Material for this task =

"""

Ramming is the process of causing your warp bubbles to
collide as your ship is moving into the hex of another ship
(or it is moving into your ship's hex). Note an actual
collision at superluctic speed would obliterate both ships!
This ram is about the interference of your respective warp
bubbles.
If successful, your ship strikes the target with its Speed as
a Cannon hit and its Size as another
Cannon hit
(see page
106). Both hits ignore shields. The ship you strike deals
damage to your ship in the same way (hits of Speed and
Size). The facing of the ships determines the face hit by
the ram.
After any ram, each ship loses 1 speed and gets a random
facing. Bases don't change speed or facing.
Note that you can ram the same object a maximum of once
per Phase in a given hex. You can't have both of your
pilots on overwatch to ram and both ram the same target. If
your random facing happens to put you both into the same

"""
"""

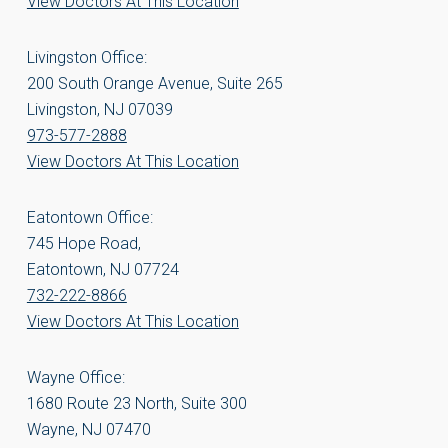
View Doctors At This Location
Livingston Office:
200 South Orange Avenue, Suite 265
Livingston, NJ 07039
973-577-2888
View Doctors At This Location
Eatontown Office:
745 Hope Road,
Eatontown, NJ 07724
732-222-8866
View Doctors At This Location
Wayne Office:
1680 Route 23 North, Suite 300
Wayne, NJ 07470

"""

Work to complete =
Every line of the records in which the string "Cannon" is found should be counted, and only the count returned.

Your solution =
2